Yiannis N. Kaznessis University of Minnesota BES-0644792

The research objective of this project is to develop the mathematics of biological engineering and to investigate and design inducible gene expression systems combining theory and experiments. The education objective is to train and attract a new generation of engineers and scientists to computational and experimental systems biology. Exposing high school teachers and students to computational bioengineering is a specific educational/outreach aim.

Intellectual merit:

The current rapid expansion of biological knowledge offers a great opportunity to rationally engineer biological systems that respond to signals. The large number of components and interactions involved in dynamic gene regulation warrants a quantitative systems biology perspective. The creation of mathematical theories and accurate models of all known molecular events involved in transcriptional/translational regulation can provide new descriptive and predictive insight into the dynamic behavior of gene networks. The proposed activities advance knowledge in computational systems and synthetic biology. They also result in novel gene regulatory networks, such as bio-logical AND gates.

• **Instructions to follow**
Please list every group of people that the project summary above says the project aims to train, attract or expose to its field.

• **Record set**
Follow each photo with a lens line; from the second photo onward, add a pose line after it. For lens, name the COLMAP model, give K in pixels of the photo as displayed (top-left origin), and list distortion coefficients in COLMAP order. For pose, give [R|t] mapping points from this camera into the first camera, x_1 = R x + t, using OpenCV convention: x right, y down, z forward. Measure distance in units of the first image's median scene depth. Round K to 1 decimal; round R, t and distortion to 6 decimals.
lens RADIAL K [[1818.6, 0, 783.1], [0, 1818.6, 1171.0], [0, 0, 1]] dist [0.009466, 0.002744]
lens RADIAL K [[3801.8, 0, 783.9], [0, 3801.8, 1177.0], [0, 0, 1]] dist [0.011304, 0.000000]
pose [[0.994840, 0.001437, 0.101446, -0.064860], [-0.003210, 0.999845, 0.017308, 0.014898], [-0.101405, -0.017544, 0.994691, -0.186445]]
* * *
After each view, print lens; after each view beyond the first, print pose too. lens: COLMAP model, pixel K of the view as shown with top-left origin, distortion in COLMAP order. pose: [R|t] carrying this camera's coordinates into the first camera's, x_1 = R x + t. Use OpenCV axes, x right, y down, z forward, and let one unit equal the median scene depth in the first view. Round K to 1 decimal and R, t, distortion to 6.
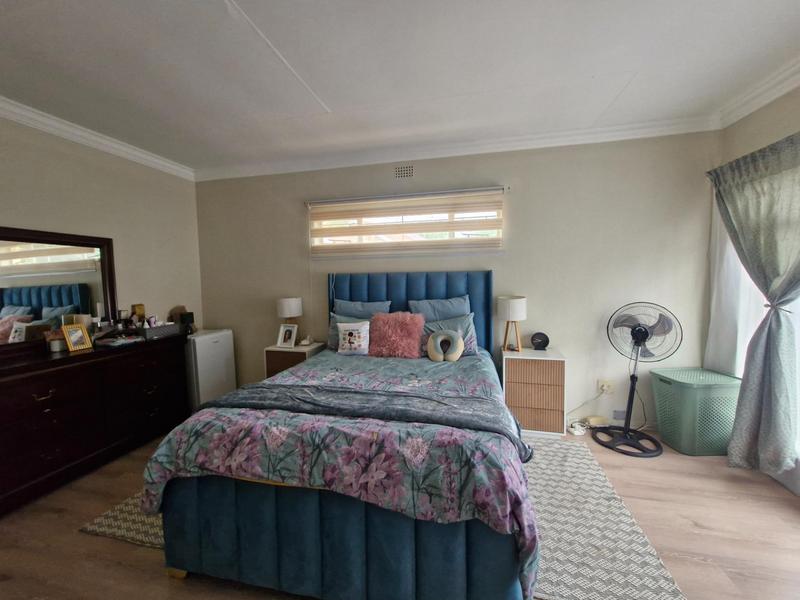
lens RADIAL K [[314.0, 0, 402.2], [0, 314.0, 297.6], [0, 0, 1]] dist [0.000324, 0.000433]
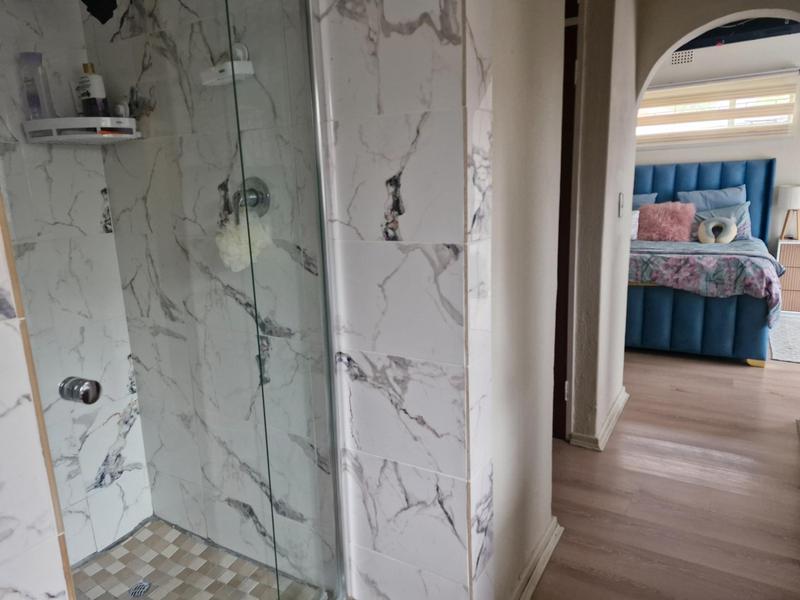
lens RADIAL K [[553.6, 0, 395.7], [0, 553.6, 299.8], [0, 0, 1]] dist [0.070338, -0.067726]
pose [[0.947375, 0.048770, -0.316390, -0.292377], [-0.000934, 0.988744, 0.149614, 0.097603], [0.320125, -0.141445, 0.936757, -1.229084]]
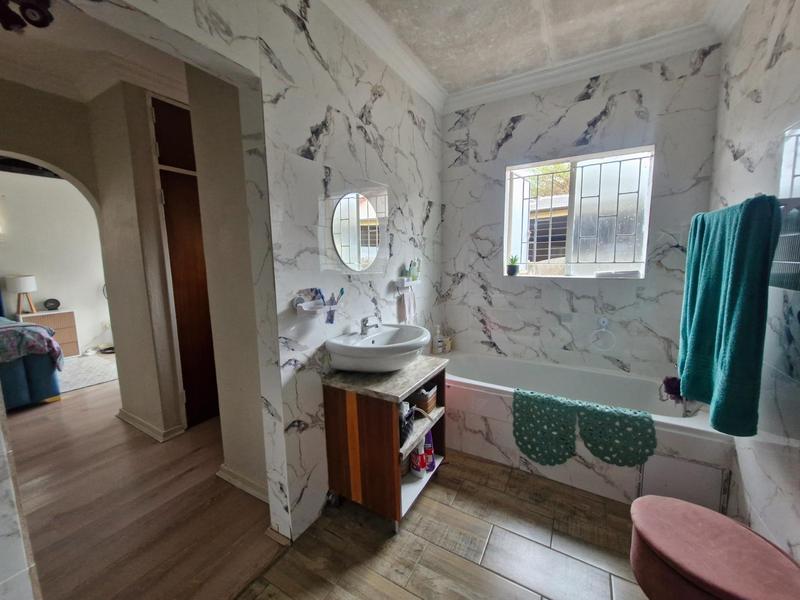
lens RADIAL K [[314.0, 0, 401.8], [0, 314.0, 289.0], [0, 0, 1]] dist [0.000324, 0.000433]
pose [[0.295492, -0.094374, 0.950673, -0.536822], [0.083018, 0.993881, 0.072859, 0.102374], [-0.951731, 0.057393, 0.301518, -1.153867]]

• **The completed task**
- Engineers (a new generation)
- Scientists (a new generation)
- High school teachers
- High school students